Dann kommen die richtigen weißen Kuppeln. Das ist der Gipfel. Die Straße wird bis zum Ende ganz ausgefahren. Der Abstieg vom Rad erfolgt vorsichtig um es nicht zu beschädigen.

Epilog: Grossartiger Dialog am Frühstücksbuffet während der Berichterstatter diese Zeilen verfasst.

Die erste Dame: ‚Oh, I heard you have been at the Mauna Kea with your bike yesterday. My father told me.‘ Er: ‚No, I did it the day before yesterday.‘ Die erste Dame: ‚Oh, wonderful. I never could do that. May be after years of training.‘ Es erscheint die zweite Dame: ‚Up to Mauna Kea? Great workout.‘ Er: ‚What a wonderful Egg Soufflé.‘

Die Durchquerung des Kilaulea Iki Kraters

Im August 1959 messen die Seismografen des Hawaiian Volcano Observatory starke Erdbeben tief unter der Erdoberfläche und stellen fest dass sich die Spitze des Kilaulea mit Magma füllt. Kurz darauf spuckt der Vulkan eine 180 Meter hohe Fontaine mit bis zu eineinhalb Millionen Kubikmeter Lava pro Stunde aus. Am 20. Dezember 1959 ist alles schlagartig wieder vorbei. Heute durchwandern täglich Touristen den Kraterboden des Kilaulea Iki der mit erkalteten Lavamassen bedeckt ist. Einige Meter darunter fließt glühend heiße Lava. Wenn Regenwasser durch die Spalten der Lavamasse gelangt verdampft es gleich wieder und die Lavafelsen werden auch bei kühlem Wetter brennheiß.
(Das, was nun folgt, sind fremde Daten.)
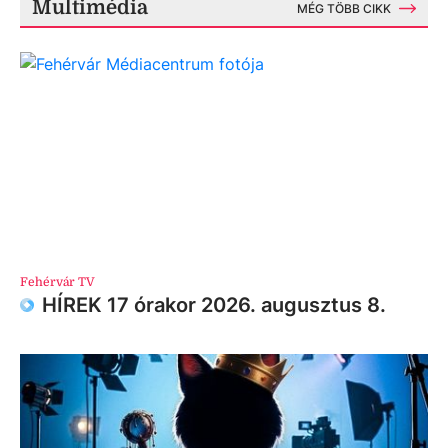
Multimédia
MÉG TÖBB CIKK
Fehérvár TV
HÍREK 17 órakor 2026. augusztus 8.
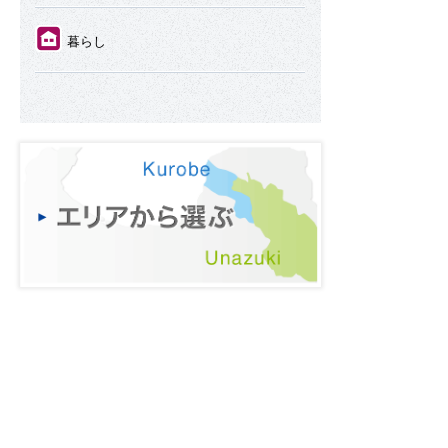
⑪
暮らし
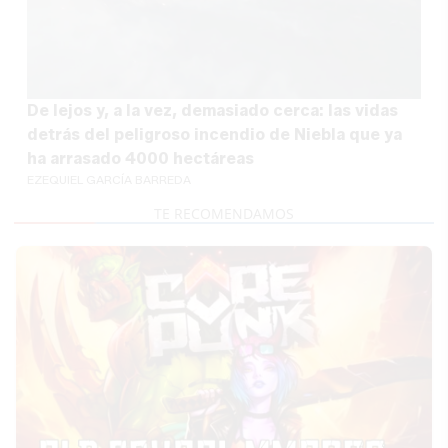
De lejos y, a la vez, demasiado cerca: las vidas
detrás del peligroso incendio de Niebla que ya
ha arrasado 4000 hectáreas
EZEQUIEL GARCÍA BARREDA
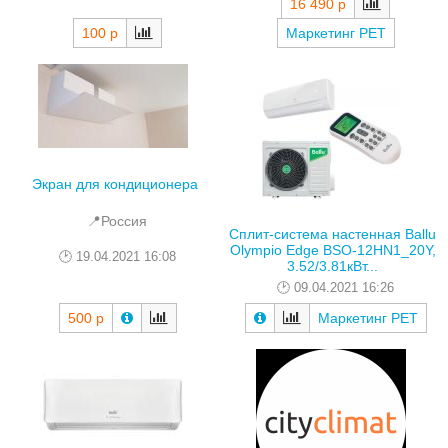
16 490 р
100 р
Маркетинг РЕТ
Экран для кондиционера
📍Россия
Сплит-система настенная Ballu
Olympio Edge BSO-12HN1_20Y,
19.04.2021 16:08
3.52/3.81кВт...
09.04.2021 16:26
500 р
Маркетинг РЕТ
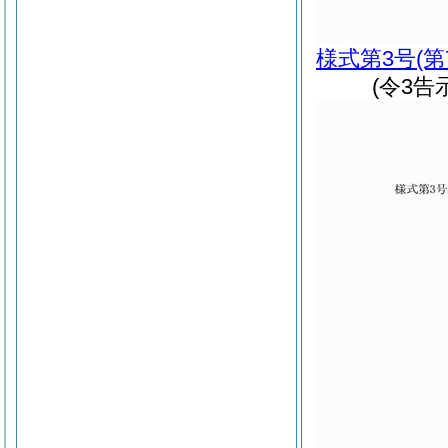
様式第3号
(
(令3告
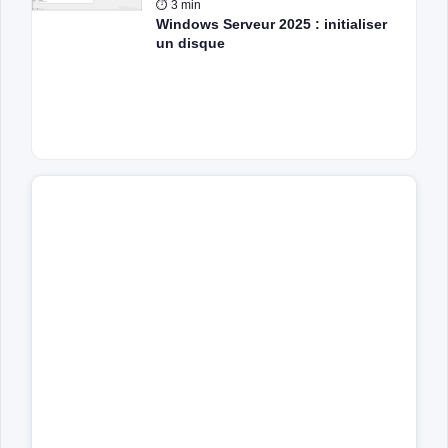
⏱ 3 min
Windows Serveur 2025 : initialiser
un disque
Verfolgt man ein wenig die ständigen Gespräche der meisten Besucher drehen sich diese um ganz andere Dinge. Der neue Kühlschrank zu Hause habe offensichtlich wieder einen Defekt, der Internetzugang im Hotel ist gar nicht gut, der letzte Schulausflug sei lustiger gewesen und übrigens habe man gestern wieder viel zu viel gegessen. Aber Gottseidank kann man die Zeit der Kraterwanderung auch durch die tollen Spiele auf seinem Smartphone kurzweilig gestalten. Dafür grüßt jeder jeden: Hi, good to see you (Warum?), How are you today? (Warum wird keine Antwort erwartet?), What a wonderful day! (Warum dann die Tabletten in der Hand?).

Irgendwie hat man das Gefühl, die Ansicht könnte doch viele Wahres an sich haben, dass sich selbst zu wichtig nehmen oftmals zu kleinem und großem persönlichen Unglück führt. Deswegen versuchen sich viele Menschen bestmöglich von sich selbst abzulenken, ja mit sich selbst allein zu sein: welch schreckliche Vorstellung. Was droht einem hier nicht alles! How are you today? Und wenn es für den einzelnen Mensch gilt, dann vielleicht auch für die Menschheit als ganzen die sich als Mittelpunkt der Erde fühlt. Die Natur kreist ein wenig um sie herum – vor allem wenn man sie gerade besichtigt. Diese Natur ist allerdings gut 4.500 Millionen Jahre ohne den Menschen ausgekommen. Der Mensch könnte aber ohne Natur keine Minute leben. Zum Relativieren des Menschen als Augenzwinkern der Erdgeschichte haben vor allem hier am Kilaulea Iki Krater wohl nicht nur Theologen sondern auch Geologen spannende Gedanken. Demut vor der Natur ob der Kleinheit des Menschen hilft nicht der Natur, der ist das ganz egal – die ist wie sie ist, sondern wohl am meisten dem Menschen selbst.